25. Proving Barry’s point.

A equaling A wasn’t what was being debated. Funny to watch you rail against something I wasn’t debating and then congratulate yourself knocking an argument down that you invented and attributed to me, but which I didn’t make.

If I wrote

“C = C” an organic chemist might throw a fit, because this would be better:

That’s because symbolic statements like: “C=C” are not self-evidently true, and as I pointed out, it isn’t self evidently true because without context we don’t know if we are talking mathematical tautologies or if we are talking how carbon would bond to other carbons.

Even in programming languages:

C=C

does not mean the same thing as

C=C

in math literature.

In fact, “C = C” in a programming language would likely be a semantic error!

26. Salvador, you do realize, don’t you, that A=A is just a symbolic way to express the law of identity? It’s not meant to be taken literally.

http://www.importanceofphilosophy.com/Metaphysics_Identity.html

Funny to watch you rail against something I wasn’t debating and then congratulate yourself knocking an argument down that you invented and attributed to me, but which I didn’t make.

That’s exactly what you were doing to Barry.

27. Gee Mung, you had to explain it to me. Since you had to explain it to me, does that mean it wasn’t self evident. 🙄

One other thing, is the meaning of “self-evident” self-evident, or do you have to explain what self-evident means? 🙂 So you encounter a 2 year old, is the meaning of “self-evident” self-evident to him?
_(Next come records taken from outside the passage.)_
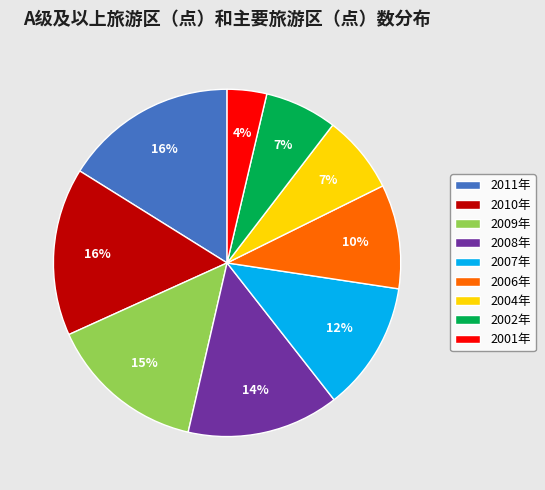

To the nearest percent, what portion does 2008年 represent?

14%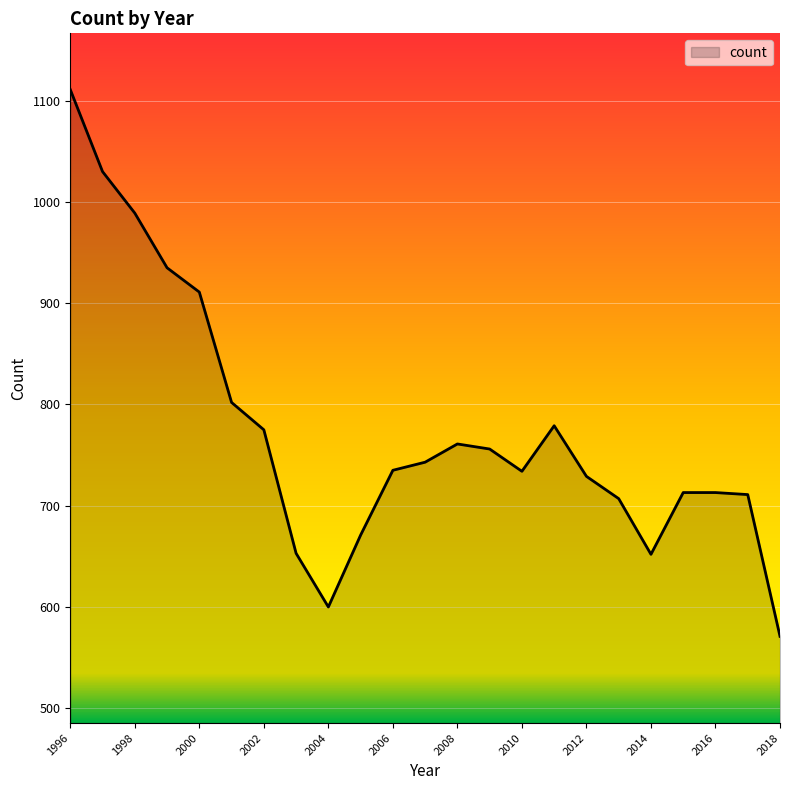

The chart shows a value of 729 at 2012. True or false?

True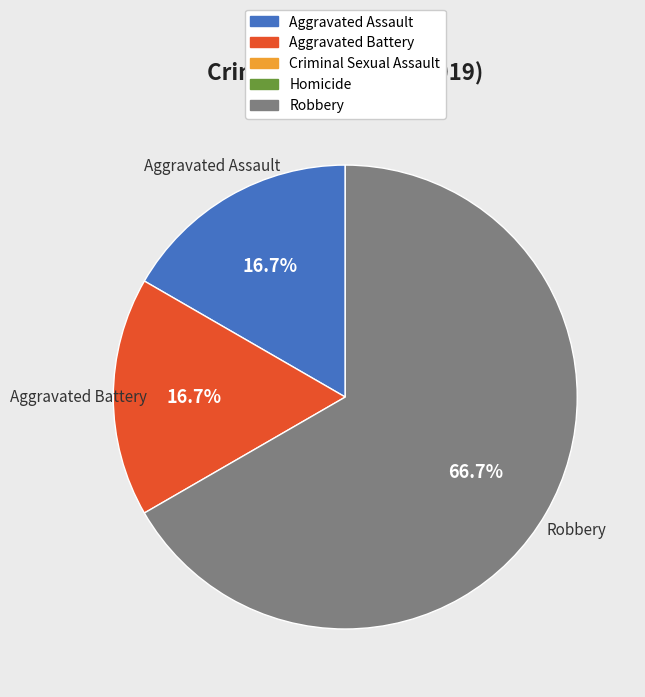

Which category accounts for the majority?

Robbery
If you have to explain it, then the meaning of “self-evident” isn’t self-evident. Therefore if the meaning of “self-evident” isn’t self-evident, one has to question the reliability of making claims that anything in general is self-evident.

Lot’s of people accept A equals A. Big deal. “Self-evident?” What do you mean by “self-evident”? If people have to learn what “self-evident” means, does that mean the notion of “self-evident” is itself is not self-evident?

28. petrushka,

I kind of miss the C programming language, where you could say things like
++i = j– ;
And worse.

That’s not legal C code. You can get away with a lot in C, but not quite that much.
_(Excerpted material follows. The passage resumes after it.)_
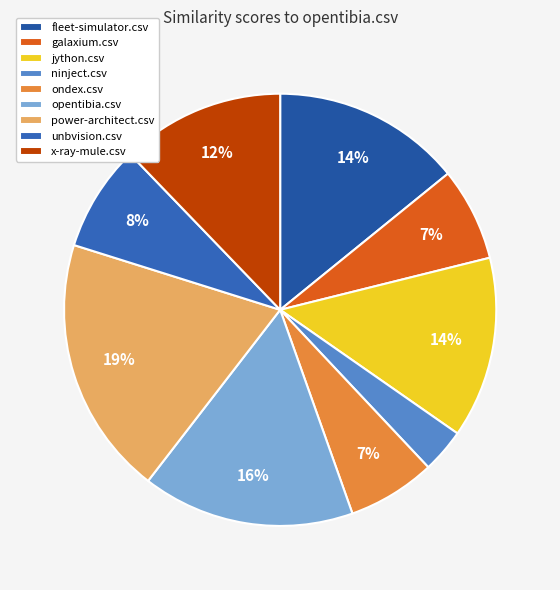

What is the ratio of the value at opentibia.csv to the value at power-architect.csv?

0.8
There’s already an implicit assignment on the left-hand side, so a second assignment isn’t allowed. On the right hand side, “-” as a unary operator has to come before the variable, not after.

29. There are a number of ways that something can be self-evident. In ordinary language, we say that something obvious is self-evident. Philosophically, however, further distinctions must be made. In modern philosophy, something is self-evident when understanding what it means immediately results in knowing that it is true. In Aristotelian philosophy, another meaning of self-evident was used. There are four different ways of understanding self evidence – logical, indubitable, undeniable and impractical.
….
http://simplyphilosophy.org/self-evident-truths/

Oh my Science! The meaning of self-evident may not be self-evident!

So if someone says, “this is self-evident”, the assertion may still be debatable since the definition of “self-evident” is not itself self evident.